Nein. Versagt hat die Redaktion von Cell. Ich gehe eigentlich davon aus, dass die meisten Wissenschaftsmagazine – mit Sicherheit aber Cell – inzwischen Software besitzen um Fälschung in Abbildungen zu detektieren. Warum eine solche Software in diesem Fall nicht eingesetzt wurde, ist rätselhaft. Deutlich kritikwürdiger als der Reviewprozess ist also die mangelhafte redaktionelle Arbeit beim Elsevier – Flaggschiff.

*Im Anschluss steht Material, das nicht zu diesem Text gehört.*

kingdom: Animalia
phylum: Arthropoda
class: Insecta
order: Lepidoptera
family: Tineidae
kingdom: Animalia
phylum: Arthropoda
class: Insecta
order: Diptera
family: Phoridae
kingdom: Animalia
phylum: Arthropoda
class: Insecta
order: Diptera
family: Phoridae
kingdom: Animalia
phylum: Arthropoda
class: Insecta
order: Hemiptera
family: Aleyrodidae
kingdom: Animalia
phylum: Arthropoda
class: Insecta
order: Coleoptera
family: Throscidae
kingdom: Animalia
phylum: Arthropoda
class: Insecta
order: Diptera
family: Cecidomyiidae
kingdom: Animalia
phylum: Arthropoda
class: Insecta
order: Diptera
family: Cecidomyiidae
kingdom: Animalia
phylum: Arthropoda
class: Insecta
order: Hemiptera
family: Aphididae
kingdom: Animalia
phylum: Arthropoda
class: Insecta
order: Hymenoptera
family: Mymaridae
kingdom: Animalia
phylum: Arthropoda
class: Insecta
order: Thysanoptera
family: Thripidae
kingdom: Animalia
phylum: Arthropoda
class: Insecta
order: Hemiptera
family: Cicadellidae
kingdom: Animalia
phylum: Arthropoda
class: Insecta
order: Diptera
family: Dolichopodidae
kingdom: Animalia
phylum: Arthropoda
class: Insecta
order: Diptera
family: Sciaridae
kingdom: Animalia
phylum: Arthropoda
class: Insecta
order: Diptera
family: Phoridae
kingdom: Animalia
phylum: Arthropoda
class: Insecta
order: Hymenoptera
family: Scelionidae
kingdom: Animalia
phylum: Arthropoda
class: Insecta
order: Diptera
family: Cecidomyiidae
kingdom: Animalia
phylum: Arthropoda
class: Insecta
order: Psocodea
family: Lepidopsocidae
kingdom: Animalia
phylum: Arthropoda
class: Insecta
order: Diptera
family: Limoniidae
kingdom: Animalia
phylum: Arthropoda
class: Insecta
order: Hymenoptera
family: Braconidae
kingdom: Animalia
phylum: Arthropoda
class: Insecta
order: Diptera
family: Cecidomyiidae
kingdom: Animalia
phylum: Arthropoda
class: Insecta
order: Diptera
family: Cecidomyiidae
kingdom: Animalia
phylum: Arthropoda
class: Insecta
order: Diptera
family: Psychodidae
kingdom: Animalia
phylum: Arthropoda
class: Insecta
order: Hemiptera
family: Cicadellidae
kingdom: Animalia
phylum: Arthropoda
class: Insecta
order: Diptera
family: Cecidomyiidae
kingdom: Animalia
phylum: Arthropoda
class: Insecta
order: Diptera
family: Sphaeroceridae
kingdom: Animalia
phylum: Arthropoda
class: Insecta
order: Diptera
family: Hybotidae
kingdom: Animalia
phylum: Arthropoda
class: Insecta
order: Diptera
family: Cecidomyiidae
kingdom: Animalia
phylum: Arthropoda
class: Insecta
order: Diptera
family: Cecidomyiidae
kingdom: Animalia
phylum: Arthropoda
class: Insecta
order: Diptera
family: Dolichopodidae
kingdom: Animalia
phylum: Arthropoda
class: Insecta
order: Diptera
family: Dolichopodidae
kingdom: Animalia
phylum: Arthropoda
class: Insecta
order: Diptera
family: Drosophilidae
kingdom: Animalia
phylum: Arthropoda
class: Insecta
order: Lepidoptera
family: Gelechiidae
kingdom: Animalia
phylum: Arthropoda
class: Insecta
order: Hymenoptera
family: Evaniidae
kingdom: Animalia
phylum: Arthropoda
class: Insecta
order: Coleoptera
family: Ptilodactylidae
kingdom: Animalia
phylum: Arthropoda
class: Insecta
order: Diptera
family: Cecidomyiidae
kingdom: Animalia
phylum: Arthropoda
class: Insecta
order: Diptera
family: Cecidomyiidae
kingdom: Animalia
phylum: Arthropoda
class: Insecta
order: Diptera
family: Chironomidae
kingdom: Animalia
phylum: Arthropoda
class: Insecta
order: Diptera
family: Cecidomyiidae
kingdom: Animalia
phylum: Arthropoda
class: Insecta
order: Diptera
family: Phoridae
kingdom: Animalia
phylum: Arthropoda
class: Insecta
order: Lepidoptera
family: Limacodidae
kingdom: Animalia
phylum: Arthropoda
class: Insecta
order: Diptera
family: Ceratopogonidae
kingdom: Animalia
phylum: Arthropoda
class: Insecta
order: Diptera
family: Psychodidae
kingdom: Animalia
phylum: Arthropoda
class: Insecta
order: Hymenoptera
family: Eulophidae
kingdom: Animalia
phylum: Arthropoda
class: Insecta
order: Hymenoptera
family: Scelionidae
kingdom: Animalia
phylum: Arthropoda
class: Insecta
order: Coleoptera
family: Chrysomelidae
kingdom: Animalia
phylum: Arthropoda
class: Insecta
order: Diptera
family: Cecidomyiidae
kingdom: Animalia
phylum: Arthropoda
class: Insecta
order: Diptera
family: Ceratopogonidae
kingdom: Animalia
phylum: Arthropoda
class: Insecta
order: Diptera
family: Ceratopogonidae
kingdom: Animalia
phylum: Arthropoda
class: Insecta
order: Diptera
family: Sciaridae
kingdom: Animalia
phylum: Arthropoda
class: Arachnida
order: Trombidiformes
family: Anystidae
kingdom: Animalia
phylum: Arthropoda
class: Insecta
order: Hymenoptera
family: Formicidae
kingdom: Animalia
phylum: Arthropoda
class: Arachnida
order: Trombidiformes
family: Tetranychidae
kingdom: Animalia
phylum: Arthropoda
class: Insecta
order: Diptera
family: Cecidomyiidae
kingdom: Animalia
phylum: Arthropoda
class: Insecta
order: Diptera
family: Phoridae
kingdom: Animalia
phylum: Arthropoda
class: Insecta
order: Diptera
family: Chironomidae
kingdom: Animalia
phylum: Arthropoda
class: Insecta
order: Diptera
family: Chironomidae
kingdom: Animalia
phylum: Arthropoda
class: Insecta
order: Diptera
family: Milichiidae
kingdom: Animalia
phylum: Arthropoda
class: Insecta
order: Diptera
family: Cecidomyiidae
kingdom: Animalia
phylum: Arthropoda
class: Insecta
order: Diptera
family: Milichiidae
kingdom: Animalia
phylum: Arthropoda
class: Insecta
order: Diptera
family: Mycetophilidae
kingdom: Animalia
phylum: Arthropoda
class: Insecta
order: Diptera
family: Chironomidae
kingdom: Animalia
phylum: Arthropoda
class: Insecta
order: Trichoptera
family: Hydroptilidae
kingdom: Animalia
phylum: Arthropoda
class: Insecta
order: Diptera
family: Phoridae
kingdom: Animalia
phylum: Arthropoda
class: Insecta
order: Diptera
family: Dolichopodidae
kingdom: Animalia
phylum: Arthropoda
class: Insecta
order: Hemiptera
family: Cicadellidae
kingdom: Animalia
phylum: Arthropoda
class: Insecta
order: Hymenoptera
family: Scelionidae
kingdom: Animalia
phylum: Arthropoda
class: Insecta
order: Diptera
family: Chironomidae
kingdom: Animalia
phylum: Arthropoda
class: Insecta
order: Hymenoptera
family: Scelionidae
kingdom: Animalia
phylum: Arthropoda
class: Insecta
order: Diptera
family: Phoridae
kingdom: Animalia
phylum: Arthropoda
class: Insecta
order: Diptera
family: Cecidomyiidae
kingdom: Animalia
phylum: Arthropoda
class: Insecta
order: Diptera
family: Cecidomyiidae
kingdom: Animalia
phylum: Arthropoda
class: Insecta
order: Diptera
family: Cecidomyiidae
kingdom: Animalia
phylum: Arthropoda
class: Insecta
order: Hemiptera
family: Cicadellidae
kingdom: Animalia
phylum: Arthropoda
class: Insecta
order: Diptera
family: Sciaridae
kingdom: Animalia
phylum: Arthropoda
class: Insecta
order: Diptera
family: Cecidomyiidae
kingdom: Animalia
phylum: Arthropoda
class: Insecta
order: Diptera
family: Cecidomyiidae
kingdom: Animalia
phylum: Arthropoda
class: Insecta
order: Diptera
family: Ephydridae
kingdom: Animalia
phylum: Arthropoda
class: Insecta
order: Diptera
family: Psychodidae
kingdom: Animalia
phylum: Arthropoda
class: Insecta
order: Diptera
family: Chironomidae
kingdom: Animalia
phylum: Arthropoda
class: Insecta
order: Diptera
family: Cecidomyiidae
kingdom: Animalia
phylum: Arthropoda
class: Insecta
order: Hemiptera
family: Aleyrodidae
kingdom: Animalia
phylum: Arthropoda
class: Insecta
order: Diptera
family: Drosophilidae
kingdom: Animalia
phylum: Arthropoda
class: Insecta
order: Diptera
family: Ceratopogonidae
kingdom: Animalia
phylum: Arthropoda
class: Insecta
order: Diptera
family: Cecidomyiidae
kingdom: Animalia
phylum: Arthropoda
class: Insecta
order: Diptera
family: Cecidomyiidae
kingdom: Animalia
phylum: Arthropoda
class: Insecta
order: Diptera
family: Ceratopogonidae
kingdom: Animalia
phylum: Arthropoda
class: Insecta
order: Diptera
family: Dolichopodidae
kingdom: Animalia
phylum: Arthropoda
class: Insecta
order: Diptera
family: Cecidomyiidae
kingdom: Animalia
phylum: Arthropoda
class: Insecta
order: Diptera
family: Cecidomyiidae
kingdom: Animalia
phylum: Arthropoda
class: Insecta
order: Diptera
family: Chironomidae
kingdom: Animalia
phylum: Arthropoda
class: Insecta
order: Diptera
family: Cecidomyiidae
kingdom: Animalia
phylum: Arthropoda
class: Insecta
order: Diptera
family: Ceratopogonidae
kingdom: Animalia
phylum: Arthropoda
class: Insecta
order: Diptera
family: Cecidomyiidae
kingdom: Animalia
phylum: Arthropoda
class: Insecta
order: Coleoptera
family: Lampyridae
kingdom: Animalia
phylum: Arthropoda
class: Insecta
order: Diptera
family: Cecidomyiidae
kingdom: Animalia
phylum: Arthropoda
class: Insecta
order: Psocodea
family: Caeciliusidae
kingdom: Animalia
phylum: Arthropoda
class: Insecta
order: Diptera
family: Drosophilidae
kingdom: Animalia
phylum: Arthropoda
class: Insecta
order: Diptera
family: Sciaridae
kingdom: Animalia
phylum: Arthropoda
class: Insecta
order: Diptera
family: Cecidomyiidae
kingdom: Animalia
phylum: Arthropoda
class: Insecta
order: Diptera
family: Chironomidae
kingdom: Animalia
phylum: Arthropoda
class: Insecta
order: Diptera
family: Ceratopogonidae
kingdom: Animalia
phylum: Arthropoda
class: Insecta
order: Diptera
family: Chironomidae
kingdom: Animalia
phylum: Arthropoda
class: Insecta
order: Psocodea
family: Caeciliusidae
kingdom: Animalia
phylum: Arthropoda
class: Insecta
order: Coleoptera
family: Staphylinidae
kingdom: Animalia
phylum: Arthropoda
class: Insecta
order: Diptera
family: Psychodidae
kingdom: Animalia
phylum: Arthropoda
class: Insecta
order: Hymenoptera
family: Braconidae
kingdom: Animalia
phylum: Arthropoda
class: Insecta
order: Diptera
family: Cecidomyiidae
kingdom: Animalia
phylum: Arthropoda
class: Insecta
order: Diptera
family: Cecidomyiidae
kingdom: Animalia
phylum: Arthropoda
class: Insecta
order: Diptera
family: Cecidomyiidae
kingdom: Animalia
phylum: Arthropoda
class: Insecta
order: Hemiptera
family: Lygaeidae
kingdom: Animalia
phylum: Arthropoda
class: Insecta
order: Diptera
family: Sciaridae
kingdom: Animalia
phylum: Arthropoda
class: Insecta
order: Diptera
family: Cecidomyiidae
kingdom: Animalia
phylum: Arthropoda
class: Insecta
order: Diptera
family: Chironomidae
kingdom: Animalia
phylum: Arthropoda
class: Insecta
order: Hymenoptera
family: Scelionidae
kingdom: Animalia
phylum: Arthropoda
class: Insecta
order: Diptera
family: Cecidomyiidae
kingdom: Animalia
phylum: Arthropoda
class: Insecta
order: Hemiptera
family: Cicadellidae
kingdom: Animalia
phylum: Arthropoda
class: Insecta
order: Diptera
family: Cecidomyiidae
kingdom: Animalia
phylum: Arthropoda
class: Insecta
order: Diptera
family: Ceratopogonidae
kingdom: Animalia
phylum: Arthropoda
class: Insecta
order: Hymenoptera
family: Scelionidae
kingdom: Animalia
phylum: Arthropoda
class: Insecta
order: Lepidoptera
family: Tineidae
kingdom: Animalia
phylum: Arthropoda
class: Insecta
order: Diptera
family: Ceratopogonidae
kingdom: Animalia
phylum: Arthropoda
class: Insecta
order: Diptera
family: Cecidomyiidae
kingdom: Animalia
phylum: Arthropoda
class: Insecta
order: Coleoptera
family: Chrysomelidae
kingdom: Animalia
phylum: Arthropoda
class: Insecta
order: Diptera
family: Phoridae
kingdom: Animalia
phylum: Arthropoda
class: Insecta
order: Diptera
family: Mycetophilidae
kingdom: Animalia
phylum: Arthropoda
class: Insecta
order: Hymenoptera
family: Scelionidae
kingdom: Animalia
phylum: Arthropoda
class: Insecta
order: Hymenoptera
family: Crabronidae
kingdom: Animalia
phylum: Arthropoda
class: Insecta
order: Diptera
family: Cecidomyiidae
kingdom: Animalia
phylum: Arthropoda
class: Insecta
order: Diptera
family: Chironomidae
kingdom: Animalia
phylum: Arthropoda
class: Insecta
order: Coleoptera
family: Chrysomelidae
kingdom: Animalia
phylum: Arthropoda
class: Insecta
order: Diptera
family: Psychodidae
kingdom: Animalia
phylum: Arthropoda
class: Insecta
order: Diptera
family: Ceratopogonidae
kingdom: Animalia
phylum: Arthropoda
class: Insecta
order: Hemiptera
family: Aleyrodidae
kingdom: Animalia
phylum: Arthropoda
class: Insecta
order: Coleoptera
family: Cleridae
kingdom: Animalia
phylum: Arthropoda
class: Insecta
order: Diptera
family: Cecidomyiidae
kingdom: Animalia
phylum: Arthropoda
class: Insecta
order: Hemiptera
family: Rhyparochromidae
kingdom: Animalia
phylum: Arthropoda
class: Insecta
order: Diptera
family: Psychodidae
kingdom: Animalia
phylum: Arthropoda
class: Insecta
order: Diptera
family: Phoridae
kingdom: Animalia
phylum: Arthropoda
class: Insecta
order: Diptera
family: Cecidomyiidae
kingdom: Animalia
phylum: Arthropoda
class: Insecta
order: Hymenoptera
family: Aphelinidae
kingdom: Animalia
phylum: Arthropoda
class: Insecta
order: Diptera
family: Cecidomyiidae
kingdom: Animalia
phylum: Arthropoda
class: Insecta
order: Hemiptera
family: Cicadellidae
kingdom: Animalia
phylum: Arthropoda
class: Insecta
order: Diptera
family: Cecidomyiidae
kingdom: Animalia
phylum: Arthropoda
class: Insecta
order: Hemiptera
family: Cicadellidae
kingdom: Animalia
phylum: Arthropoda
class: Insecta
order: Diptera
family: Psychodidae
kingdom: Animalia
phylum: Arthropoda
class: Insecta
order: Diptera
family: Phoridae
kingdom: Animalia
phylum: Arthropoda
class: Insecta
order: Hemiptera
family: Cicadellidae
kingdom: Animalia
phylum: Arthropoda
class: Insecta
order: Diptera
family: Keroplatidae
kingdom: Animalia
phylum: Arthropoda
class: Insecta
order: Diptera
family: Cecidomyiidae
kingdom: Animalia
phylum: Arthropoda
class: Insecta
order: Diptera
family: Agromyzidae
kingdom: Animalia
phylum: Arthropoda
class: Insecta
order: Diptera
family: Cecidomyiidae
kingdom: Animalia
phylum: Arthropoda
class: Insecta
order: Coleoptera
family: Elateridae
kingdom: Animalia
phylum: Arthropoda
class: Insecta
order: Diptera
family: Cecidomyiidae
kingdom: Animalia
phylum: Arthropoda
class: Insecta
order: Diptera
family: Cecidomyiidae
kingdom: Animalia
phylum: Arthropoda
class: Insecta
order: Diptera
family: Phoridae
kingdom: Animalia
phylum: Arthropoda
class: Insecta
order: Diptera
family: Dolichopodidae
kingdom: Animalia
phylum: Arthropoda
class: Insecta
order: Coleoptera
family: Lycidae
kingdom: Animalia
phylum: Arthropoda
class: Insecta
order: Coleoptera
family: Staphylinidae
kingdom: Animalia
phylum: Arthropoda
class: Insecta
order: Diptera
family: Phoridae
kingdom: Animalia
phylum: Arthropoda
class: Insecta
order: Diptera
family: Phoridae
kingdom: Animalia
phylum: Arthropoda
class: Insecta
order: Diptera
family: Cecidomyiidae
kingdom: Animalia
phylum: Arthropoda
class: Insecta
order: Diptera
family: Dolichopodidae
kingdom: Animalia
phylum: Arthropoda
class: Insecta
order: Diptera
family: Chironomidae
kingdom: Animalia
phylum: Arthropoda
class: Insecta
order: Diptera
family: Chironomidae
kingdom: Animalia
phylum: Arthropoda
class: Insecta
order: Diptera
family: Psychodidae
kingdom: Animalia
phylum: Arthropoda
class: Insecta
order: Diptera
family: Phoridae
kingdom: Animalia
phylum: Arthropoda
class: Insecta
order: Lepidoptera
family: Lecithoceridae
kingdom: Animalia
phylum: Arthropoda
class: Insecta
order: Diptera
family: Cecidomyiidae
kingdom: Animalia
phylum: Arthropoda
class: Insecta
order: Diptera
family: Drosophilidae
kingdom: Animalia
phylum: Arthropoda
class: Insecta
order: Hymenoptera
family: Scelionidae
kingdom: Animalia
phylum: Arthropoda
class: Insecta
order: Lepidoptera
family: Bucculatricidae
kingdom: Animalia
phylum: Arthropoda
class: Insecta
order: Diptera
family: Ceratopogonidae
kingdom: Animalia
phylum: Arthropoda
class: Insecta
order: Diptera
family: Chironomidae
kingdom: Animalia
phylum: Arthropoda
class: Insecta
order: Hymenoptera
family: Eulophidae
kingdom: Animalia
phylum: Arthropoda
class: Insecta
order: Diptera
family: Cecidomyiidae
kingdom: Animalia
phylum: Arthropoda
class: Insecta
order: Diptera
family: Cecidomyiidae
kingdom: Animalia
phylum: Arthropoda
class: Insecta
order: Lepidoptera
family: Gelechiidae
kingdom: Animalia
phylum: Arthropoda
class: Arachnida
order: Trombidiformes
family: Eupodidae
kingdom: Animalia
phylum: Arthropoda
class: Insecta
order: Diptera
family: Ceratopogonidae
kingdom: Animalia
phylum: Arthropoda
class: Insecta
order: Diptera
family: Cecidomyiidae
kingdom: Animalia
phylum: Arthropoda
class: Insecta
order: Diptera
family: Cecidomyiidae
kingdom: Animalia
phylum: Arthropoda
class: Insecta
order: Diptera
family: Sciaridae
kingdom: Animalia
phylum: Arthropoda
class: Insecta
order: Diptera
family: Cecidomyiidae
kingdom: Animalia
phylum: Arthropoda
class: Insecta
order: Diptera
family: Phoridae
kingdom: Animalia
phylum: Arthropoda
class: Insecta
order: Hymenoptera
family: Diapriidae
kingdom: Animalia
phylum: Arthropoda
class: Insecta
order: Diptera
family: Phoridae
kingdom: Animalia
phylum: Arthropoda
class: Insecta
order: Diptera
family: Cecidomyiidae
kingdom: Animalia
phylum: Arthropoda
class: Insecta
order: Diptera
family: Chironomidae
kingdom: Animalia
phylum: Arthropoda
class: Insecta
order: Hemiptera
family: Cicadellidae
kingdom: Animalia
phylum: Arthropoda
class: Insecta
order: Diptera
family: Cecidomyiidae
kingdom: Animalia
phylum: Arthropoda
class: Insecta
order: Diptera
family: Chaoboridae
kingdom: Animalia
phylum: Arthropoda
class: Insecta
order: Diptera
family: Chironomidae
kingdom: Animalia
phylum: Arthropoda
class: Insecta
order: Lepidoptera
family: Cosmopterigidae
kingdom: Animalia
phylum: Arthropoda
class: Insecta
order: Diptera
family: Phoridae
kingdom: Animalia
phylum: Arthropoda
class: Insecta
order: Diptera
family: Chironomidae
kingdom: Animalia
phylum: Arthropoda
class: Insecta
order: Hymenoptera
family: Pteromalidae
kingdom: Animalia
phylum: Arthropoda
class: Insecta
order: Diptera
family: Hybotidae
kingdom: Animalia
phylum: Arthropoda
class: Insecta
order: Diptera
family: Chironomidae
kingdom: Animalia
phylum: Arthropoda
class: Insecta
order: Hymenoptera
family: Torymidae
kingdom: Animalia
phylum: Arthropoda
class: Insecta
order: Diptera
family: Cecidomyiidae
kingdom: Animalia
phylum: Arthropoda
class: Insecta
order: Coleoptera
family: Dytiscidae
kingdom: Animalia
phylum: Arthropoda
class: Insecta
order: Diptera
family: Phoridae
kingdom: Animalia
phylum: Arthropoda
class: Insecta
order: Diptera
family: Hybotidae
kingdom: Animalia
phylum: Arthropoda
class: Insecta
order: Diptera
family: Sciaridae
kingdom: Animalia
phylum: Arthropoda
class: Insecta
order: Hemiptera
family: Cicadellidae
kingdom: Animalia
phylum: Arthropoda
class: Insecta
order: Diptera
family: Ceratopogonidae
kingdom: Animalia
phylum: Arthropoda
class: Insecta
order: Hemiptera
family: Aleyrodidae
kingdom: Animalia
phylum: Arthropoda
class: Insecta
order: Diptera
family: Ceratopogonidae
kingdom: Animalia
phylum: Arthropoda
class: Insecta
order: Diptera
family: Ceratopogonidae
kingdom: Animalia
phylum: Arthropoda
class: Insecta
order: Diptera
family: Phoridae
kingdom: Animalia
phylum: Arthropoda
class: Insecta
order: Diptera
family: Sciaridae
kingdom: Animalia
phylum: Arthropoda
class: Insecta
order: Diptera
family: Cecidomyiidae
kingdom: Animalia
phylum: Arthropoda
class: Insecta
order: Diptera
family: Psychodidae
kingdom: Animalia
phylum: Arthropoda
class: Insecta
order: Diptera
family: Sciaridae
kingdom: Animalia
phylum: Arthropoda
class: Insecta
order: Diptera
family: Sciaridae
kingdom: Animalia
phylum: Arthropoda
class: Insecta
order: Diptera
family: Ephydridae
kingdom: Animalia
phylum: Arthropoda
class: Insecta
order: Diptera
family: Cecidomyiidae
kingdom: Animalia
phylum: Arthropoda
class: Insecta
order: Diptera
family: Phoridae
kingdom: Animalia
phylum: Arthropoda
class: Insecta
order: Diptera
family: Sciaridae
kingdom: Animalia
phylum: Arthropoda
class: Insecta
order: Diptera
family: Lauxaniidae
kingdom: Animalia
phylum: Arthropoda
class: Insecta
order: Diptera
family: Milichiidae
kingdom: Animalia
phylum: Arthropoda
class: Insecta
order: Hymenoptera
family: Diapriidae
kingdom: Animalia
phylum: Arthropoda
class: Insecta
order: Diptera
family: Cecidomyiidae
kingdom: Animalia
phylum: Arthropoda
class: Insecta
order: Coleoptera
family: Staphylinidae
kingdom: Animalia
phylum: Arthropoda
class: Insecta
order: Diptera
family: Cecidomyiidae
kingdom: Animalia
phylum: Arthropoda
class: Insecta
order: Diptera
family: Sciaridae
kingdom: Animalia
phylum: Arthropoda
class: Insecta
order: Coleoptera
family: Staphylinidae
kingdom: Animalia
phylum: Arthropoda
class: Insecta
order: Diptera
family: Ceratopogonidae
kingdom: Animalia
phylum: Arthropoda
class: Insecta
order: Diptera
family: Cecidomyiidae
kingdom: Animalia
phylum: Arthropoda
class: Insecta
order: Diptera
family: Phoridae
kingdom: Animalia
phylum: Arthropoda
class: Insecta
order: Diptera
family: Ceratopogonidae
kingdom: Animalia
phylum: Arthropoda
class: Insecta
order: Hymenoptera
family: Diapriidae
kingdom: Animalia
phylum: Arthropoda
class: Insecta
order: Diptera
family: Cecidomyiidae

War der Peer-Reveiw Prozess zu schnell?
Laut Angaben von Cell wurde das Paper am 30. April eingereicht, am 3. Mai überarbeitet und am selben Tag akzeptiert. Meiner Erfahrung nach spiegeln diese Daten nicht den Ablauf des tatsächlichen Begutachtungsprozesses wider. Normalerweise wird ein eingereichtes Manuskript als erstes redaktionell bewertet und entschieden, ob die Veröffentlichung überhaupt zu Gutachtern geschickt wird. Diese werden dann mit der Bitte kontaktiert, das Manuskript innerhalb von drei Wochen zurück zu schicken (nachzulesen auch hier). Danach kann eine Publikation entweder abgelehnt werden (sehr häufig) oder nach Bearbeitung der Anmerkungen der Gutachter durch die Autoren akzeptiert werden.